DOCUMENT EXCERPT ::
Thank you in advance.

Answer 1

You write $1+\frac{1}{n} \approx \frac{\pi(n)}{\pi(n+1)}$, which is equivalent to $$ \lim_{n\to \infty}\frac{1+\frac{1}{n}}{\frac{\pi(n)}{\pi(n+1)}}=1, $$ which is true because both numerator and denominator have limit $1$.

Answer 2

There seems to be a couple of very fundamental flaws with your attempted proof. Flaws that show a deep misunderstanding of how $\pi(x)$ relates to $\mathrm{li}(x) = \frac{x}{\ln x}$.

$\pi(x)$ is the prime counting function and you got the definition of this correct. However, you seem to misunderstand what $\pi(x) \sim \mathrm{li}(x)$ means. By the way, the use of the "approximately equal to" symbol "$\approx$" here is incorrect.

$\pi(x) \sim \mathrm{li}(x)$ is the formal statement that means that $\lim_{x \to \infty} \frac{\pi(x)}{\mathrm{li}(x)} = 1$, and this is called the prime number theorem. This has been proven true. But note that this is only talking about what happens at the limit. It is correct to conclude that as you take prime numbers that are larger and larger, you will find that the ratio of $\frac{\pi(x)}{\mathrm{li}(x)}$ approaches more and more closely to one.

However, note that there is a complicated relationship between $\pi(x)$ and $\mathrm{li}(x)$ for finite values of $x$. For example, for values of $x$ that seem "usefully small" and that we might use in everyday math, $\pi(x) < \mathrm{li}(x)$. But we know that $\pi(x) > \mathrm{li}(x)$ infinitely often, and that this only starts happening with very, very large values of (x) - see Skewes's number. So the prime number theorem doesn't really allow us to draw hard conclusions pertaining to finite ranges of primes, only about the asymptotic behaviour of very large primes. And it does not help us to establish what happens when you're considering a general statement about all primes.

Another step in your "proof" that shows the same lack of understanding about the limits (pun not intended) of the prime number theorem is when you asserted that $\frac{n+1}{n} \sim \frac{\pi(n)}{\pi(n+1)}$ to be a contradiction. In fact, since both sides have a limit as $n \to \infty$ of $1$, the statement is perfectly true (and not a contradiction).

I hope you see why you can't use (at least directly) the prime number theorem for this sort of proof now.

RECORDS SUPPLIED ::
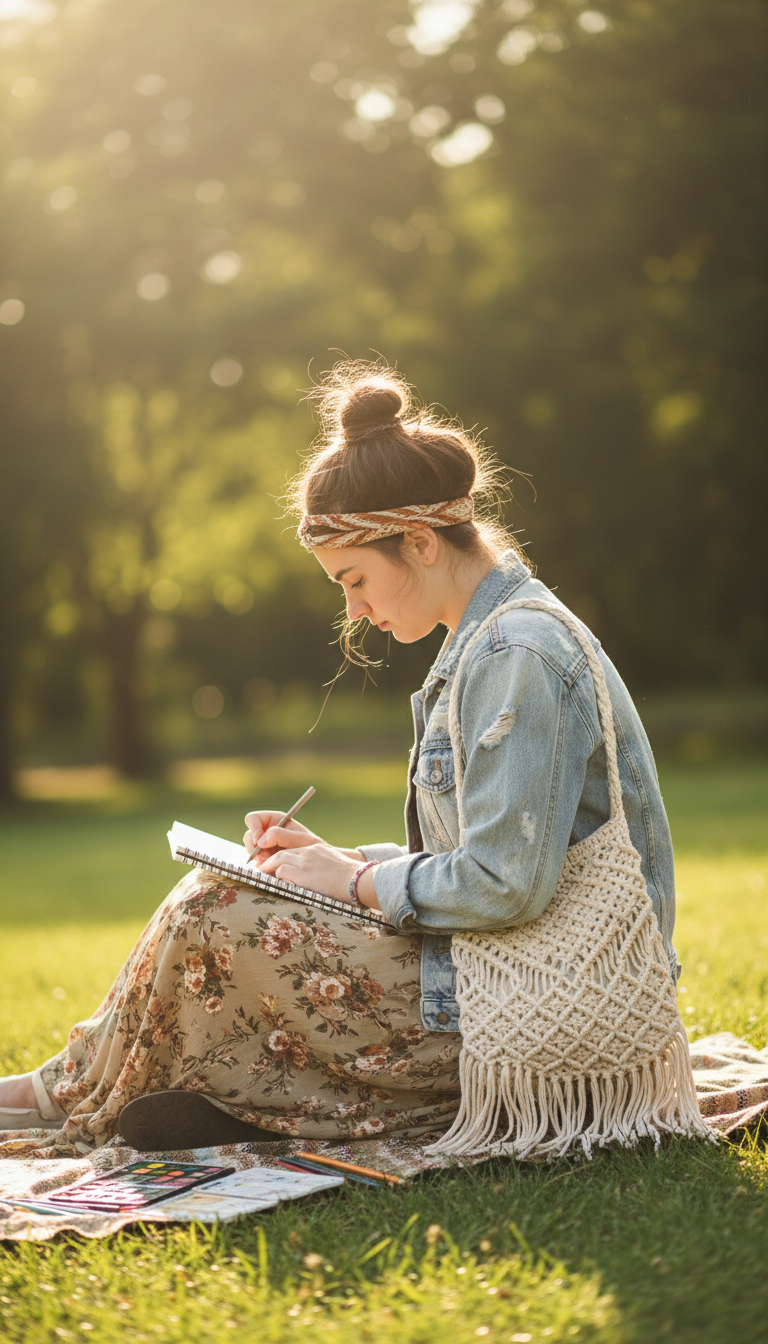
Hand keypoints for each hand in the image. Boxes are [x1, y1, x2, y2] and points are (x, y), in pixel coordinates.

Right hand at [244, 810, 321, 866]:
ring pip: (250, 849)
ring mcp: (265, 846)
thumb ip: (280, 835)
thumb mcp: (299, 839)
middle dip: (252, 846)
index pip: (253, 819)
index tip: (258, 841)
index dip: (253, 828)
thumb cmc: (311, 847)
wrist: (316, 864)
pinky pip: (255, 861)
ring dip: (256, 857)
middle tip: (262, 857)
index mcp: (275, 820)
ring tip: (268, 863)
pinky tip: (270, 869)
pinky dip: (260, 865)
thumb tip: (260, 841)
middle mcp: (267, 831)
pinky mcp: (265, 858)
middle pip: (248, 835)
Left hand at [255, 827, 380, 909]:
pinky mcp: (302, 875)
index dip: (282, 858)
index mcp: (317, 849)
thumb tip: (320, 879)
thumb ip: (323, 868)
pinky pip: (281, 873)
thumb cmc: (352, 879)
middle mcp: (309, 852)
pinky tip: (272, 884)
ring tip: (263, 877)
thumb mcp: (336, 866)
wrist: (359, 880)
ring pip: (278, 861)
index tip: (276, 865)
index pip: (293, 850)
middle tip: (263, 869)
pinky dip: (275, 878)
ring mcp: (304, 863)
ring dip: (269, 869)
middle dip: (270, 862)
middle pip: (282, 853)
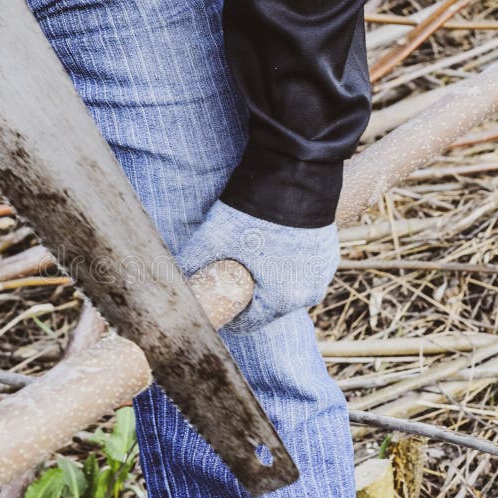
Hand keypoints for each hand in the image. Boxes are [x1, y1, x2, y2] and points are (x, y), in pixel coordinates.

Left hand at [178, 201, 338, 332]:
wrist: (294, 173)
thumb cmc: (253, 213)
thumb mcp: (213, 240)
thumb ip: (189, 264)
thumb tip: (168, 280)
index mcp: (284, 300)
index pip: (248, 323)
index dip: (226, 312)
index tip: (214, 298)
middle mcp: (309, 293)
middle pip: (267, 305)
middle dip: (246, 292)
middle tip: (227, 271)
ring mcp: (323, 273)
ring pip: (285, 287)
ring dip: (266, 278)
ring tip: (248, 255)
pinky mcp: (328, 254)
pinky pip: (300, 269)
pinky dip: (285, 262)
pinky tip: (269, 245)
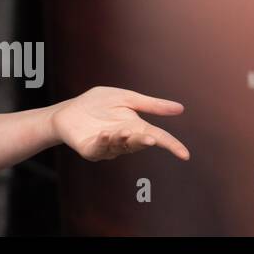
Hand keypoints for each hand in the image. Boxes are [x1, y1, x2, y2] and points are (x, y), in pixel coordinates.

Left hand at [51, 86, 189, 161]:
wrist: (69, 110)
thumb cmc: (98, 104)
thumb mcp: (126, 99)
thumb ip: (151, 105)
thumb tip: (180, 108)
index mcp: (136, 127)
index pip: (158, 138)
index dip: (171, 145)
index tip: (184, 154)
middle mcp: (124, 140)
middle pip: (138, 143)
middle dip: (144, 142)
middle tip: (151, 139)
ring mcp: (108, 147)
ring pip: (119, 147)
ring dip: (122, 140)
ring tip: (125, 131)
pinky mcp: (91, 150)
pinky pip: (98, 148)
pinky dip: (102, 142)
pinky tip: (104, 134)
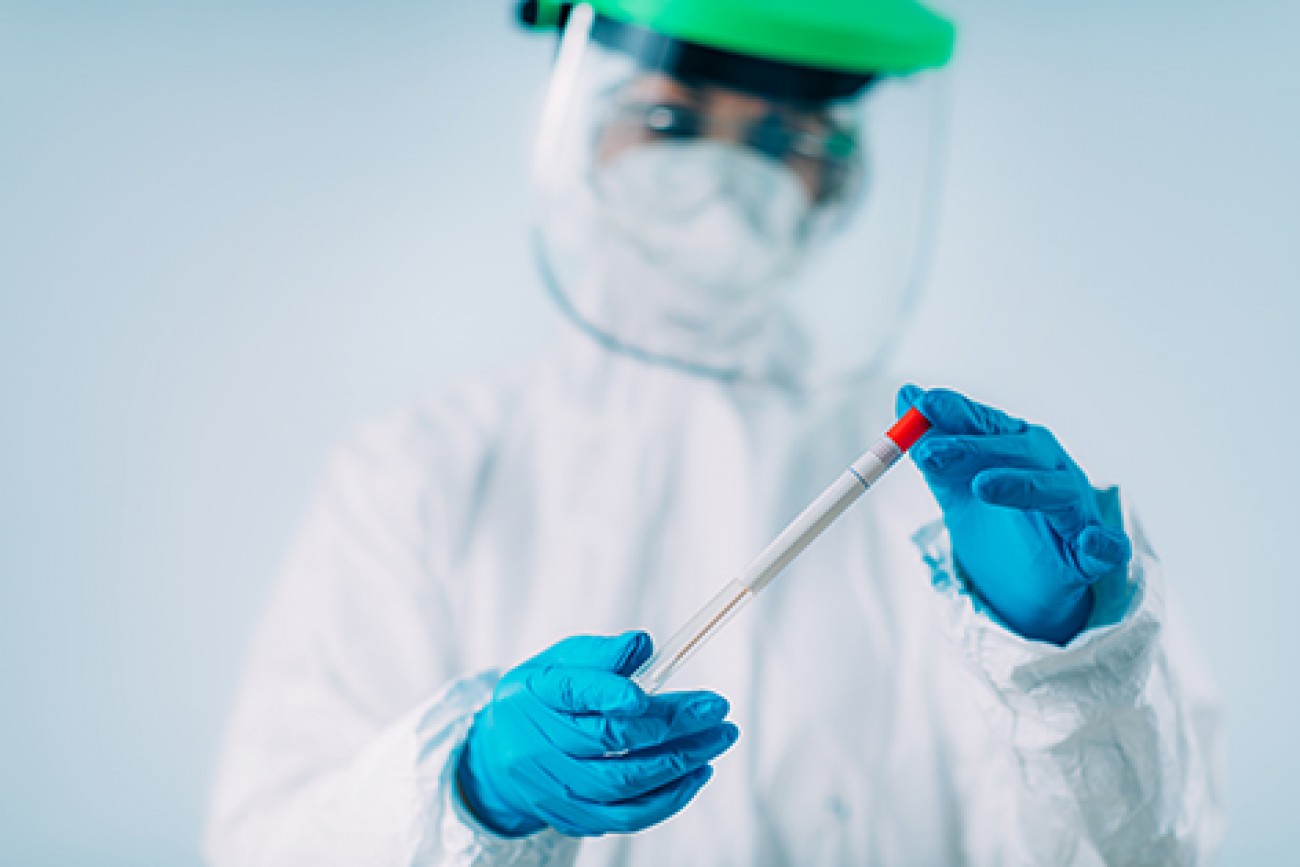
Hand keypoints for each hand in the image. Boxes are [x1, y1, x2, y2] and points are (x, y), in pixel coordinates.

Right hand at [456, 631, 737, 837]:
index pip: (574, 694)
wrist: (498, 758)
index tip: (649, 692)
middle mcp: (541, 747)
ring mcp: (557, 789)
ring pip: (624, 784)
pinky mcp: (574, 819)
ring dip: (679, 763)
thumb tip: (642, 644)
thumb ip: (601, 654)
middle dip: (672, 725)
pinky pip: (627, 817)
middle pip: (612, 741)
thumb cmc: (541, 699)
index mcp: (537, 695)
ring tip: (717, 740)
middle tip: (717, 709)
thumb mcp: (559, 662)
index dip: (610, 693)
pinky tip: (695, 774)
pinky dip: (667, 798)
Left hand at [897, 386, 1132, 644]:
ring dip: (1022, 486)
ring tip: (982, 486)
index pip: (988, 423)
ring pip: (1057, 492)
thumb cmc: (994, 518)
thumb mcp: (953, 482)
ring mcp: (1076, 510)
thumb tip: (906, 394)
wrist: (1022, 579)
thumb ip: (932, 443)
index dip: (958, 413)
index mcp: (1017, 447)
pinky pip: (1105, 547)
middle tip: (930, 455)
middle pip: (1019, 451)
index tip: (922, 405)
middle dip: (974, 449)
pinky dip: (1102, 543)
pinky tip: (1090, 541)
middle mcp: (1050, 470)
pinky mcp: (1093, 553)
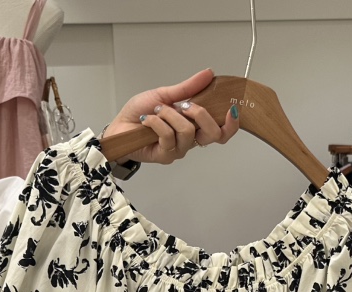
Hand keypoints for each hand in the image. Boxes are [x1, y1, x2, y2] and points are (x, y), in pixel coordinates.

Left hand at [102, 69, 239, 164]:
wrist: (120, 126)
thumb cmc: (140, 112)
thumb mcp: (165, 94)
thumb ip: (188, 87)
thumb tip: (208, 74)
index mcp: (195, 125)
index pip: (222, 131)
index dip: (231, 124)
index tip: (231, 109)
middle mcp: (190, 140)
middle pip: (213, 135)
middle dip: (200, 114)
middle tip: (183, 105)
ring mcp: (178, 149)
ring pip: (188, 132)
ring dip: (170, 115)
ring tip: (157, 111)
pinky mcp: (165, 156)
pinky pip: (168, 137)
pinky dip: (157, 123)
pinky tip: (148, 120)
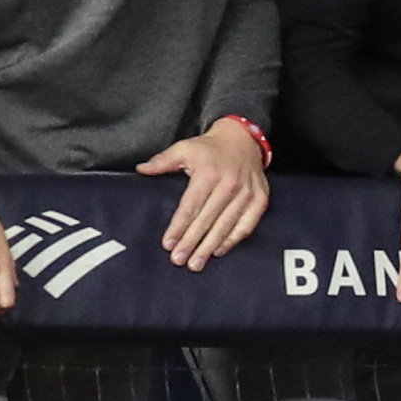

EXERCISE ::
In the prime number theorem thread, copy word for word the passage that begins at the words "However, note that" and stops after "about all primes.". Work only from the prime number theorem thread.

RESPONSE FOR THIS EXERCISE ::
However, note that there is a complicated relationship between $\pi(x)$ and $\mathrm{li}(x)$ for finite values of $x$. For example, for values of $x$ that seem "usefully small" and that we might use in everyday math, $\pi(x) < \mathrm{li}(x)$. But we know that $\pi(x) > \mathrm{li}(x)$ infinitely often, and that this only starts happening with very, very large values of (x) - see Skewes's number. So the prime number theorem doesn't really allow us to draw hard conclusions pertaining to finite ranges of primes, only about the asymptotic behaviour of very large primes. And it does not help us to establish what happens when you're considering a general statement about all primes.